Yıllar önceydi.
Yüzünden nur akan yaşlıca bir seyda sohbet sonrası “Varsa sorularınız alabilirim.” dedi.
“Müslümanlar arasında iyi ilişkiler olmalı değil mi?” diye sordu biri.
“Hayır!” dedi seyda.
Şoke olmuştu herkes benim gibi.
Ne demek?
“İyi ilişkiler müslimlerle gayr-ı müslimler arasında olur, Müslümanlar ise kardeştir. Uhuvvet hukuku ile birbirlerine bağlıdırlar.” deyince mesele anlaşılmıştı.
Seydanın dile getirdiği bu hakikat sadece bireysel olarak değil, elbette hem toplumsal hem de devletlerarası hukuk için geçerlidir.
Saldırmazlık, çatışmasızlık, bilim, güvenlik ve ticaret gibi hususlar üzerine herhangi bir devletle iyi ilişkiler kurulabilir.
İslam ülkeleri ile kurulacak ilişkilerin ise kardeşlik temelinde olması icap eder.
“Kardeşlik kurulacak kaç İslam ülkesi kalmış?” sorusu, sorulması gereken en önemli ve en can yakıcı sorudur.
Bugün itibarı ile İslam ülkeleri arasında uhuvveti engelleyen ve temeli iki asır öncesine dayanan iki ciddi sorun vardır:
1-Vesayetçi anlayış
2-Tam bağımsızlık
Sykes-Picot denilen anlaşma ile vesayetçi anlayışların çerçevesi belirlenerek emperyalizm nam-ı hesabına adeta bir “kahya düzeni” oluşturulmuştur.
Bağımsızlık hususundaki temel sorun ise, bahse konu ülkelerin iktisadi, idari, ticari, askeri alanlar başta olmak üzere hiçbir alanda yerli olamamalarıdır.
Bu ülkeler, Batı ekseninde kurulan kahyalık rejimleri ile başını ABD'nin çektiği emperyalizmin siyasi, askeri, ekonomik vs. çıkarlarını gözeten birer çiftlik mesabesindedirler.
AB(D)'nin aynı emperyal zihniyete sahip Rusya ile danışıklı olarak sürdürdüğü sömürü işbirliği ile İslam coğrafyası bütün potansiyelinden ve dinamiklerinden hızla uzaklaştırılmaya çalışılmaktadır.

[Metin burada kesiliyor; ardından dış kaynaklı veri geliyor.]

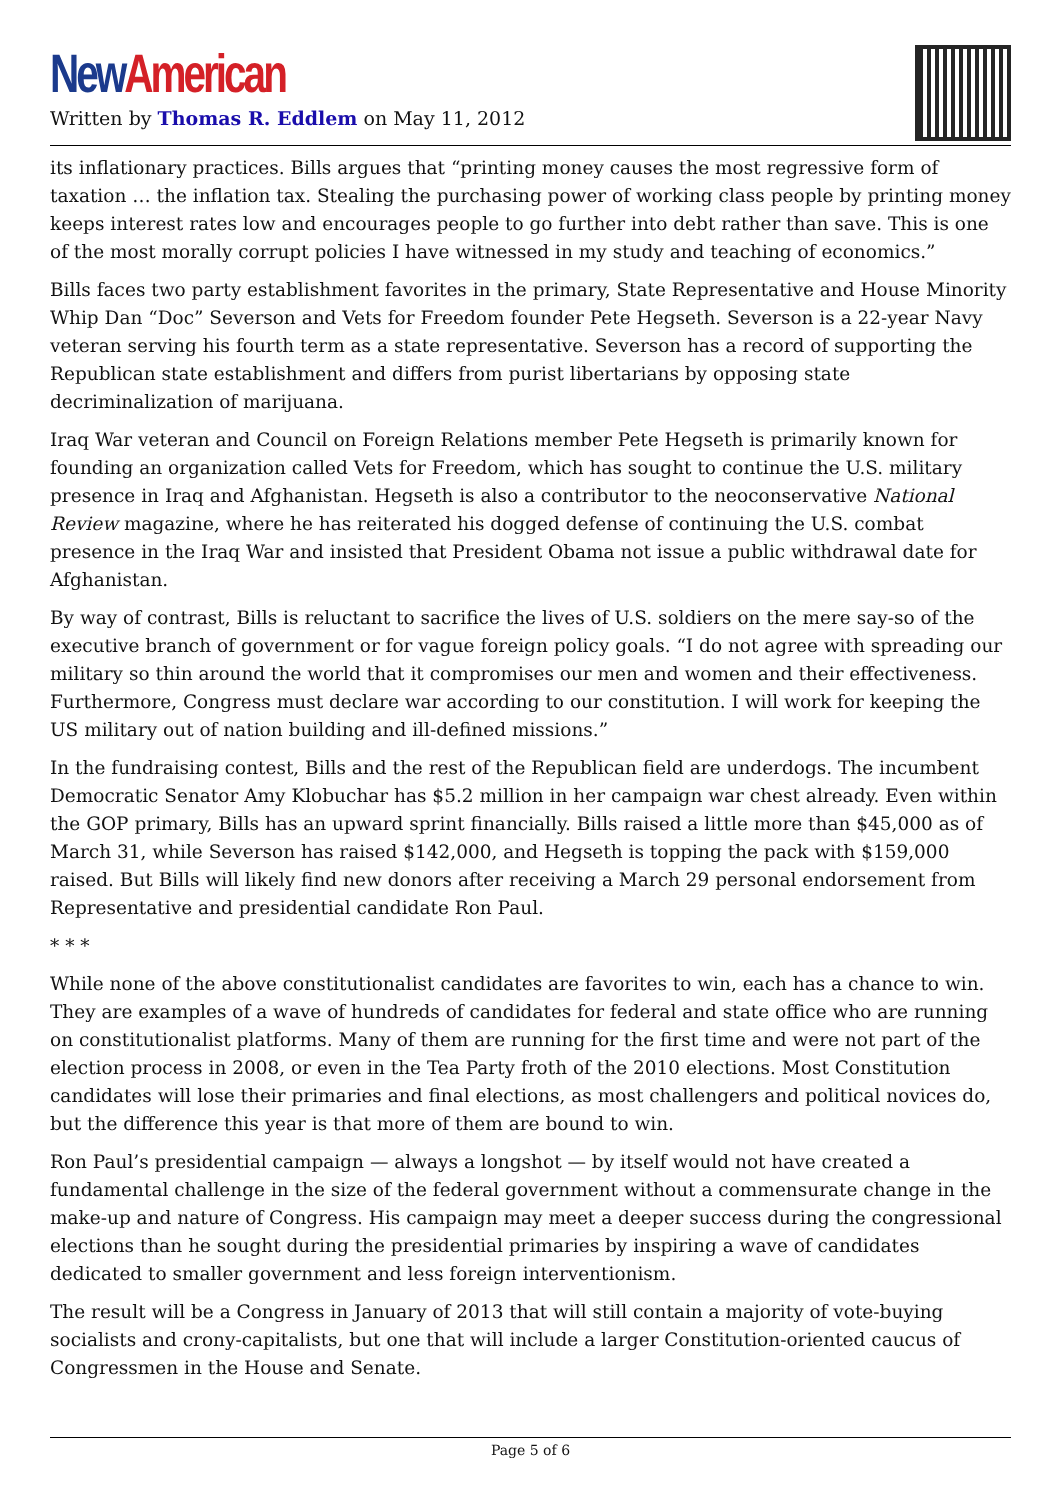New American
Written by Thomas R. Eddlem on May 11, 2012
its inflationary practices. Bills argues that “printing money causes the most regressive form of taxation … the inflation tax. Stealing the purchasing power of working class people by printing money keeps interest rates low and encourages people to go further into debt rather than save. This is one of the most morally corrupt policies I have witnessed in my study and teaching of economics.”
Bills faces two party establishment favorites in the primary, State Representative and House Minority Whip Dan “Doc” Severson and Vets for Freedom founder Pete Hegseth. Severson is a 22-year Navy veteran serving his fourth term as a state representative. Severson has a record of supporting the Republican state establishment and differs from purist libertarians by opposing state decriminalization of marijuana.
Iraq War veteran and Council on Foreign Relations member Pete Hegseth is primarily known for founding an organization called Vets for Freedom, which has sought to continue the U.S. military presence in Iraq and Afghanistan. Hegseth is also a contributor to the neoconservative National Review magazine, where he has reiterated his dogged defense of continuing the U.S. combat presence in the Iraq War and insisted that President Obama not issue a public withdrawal date for Afghanistan.
By way of contrast, Bills is reluctant to sacrifice the lives of U.S. soldiers on the mere say-so of the executive branch of government or for vague foreign policy goals. “I do not agree with spreading our military so thin around the world that it compromises our men and women and their effectiveness. Furthermore, Congress must declare war according to our constitution. I will work for keeping the US military out of nation building and ill-defined missions.”
In the fundraising contest, Bills and the rest of the Republican field are underdogs. The incumbent Democratic Senator Amy Klobuchar has $5.2 million in her campaign war chest already. Even within the GOP primary, Bills has an upward sprint financially. Bills raised a little more than $45,000 as of March 31, while Severson has raised $142,000, and Hegseth is topping the pack with $159,000 raised. But Bills will likely find new donors after receiving a March 29 personal endorsement from Representative and presidential candidate Ron Paul.
* * *
While none of the above constitutionalist candidates are favorites to win, each has a chance to win. They are examples of a wave of hundreds of candidates for federal and state office who are running on constitutionalist platforms. Many of them are running for the first time and were not part of the election process in 2008, or even in the Tea Party froth of the 2010 elections. Most Constitution candidates will lose their primaries and final elections, as most challengers and political novices do, but the difference this year is that more of them are bound to win.
Ron Paul’s presidential campaign — always a longshot — by itself would not have created a fundamental challenge in the size of the federal government without a commensurate change in the make-up and nature of Congress. His campaign may meet a deeper success during the congressional elections than he sought during the presidential primaries by inspiring a wave of candidates dedicated to smaller government and less foreign interventionism.
The result will be a Congress in January of 2013 that will still contain a majority of vote-buying socialists and crony-capitalists, but one that will include a larger Constitution-oriented caucus of Congressmen in the House and Senate.
Page 5 of 6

Her iki sömürgeci egemen gücün sömürü alanlarının büyük bir kısmını ise maalesef mazlum İslam Coğrafyası oluşturmaktadır.
İslam ülkelerinin sömürgeci güçlerle yaptıkları ittifaklar veya kurdukları paktlar hiçbir zaman bu ülke halklarında güven duygusu oluşturmamıştır.
Hatta onun da ötesinde bu ittifaklar, çok ciddi bir güvenlik tehdidine dönüşmüştür.
Söz gelimi, Türkiye'nin NATO üyeliği ve ABD ile kurduğu stratejik ittifak, bizatihi kendi varlığına yönelen ciddi bir tehdide dönüşmüş durumdadır.
Başta Sn. Erdoğan olmak üzere birçok liderin “Memleket toprağı üzerinde ameliyat yaptırmayız!” ifadesinin pratikte hiçbir karşılığı olmamış, İncirlik başta olmak üzere ABD ve NATO'nun Türkiye'deki üsleri, Türkiye'ye yönelik ameliyatların merkezi haline gelmiş, hatta bu üsler ameliyat masası görevi icra etmiştir. Gezi ile başlayan, çukur ve barikat tiyatrosu ile devam eden ve en son 15 Temmuz işbirlikçi-emperyalist darbe grişimi ile sonuç alınmak istenen süreç boyunca üzerinde durulması gereken en önemli yön budur.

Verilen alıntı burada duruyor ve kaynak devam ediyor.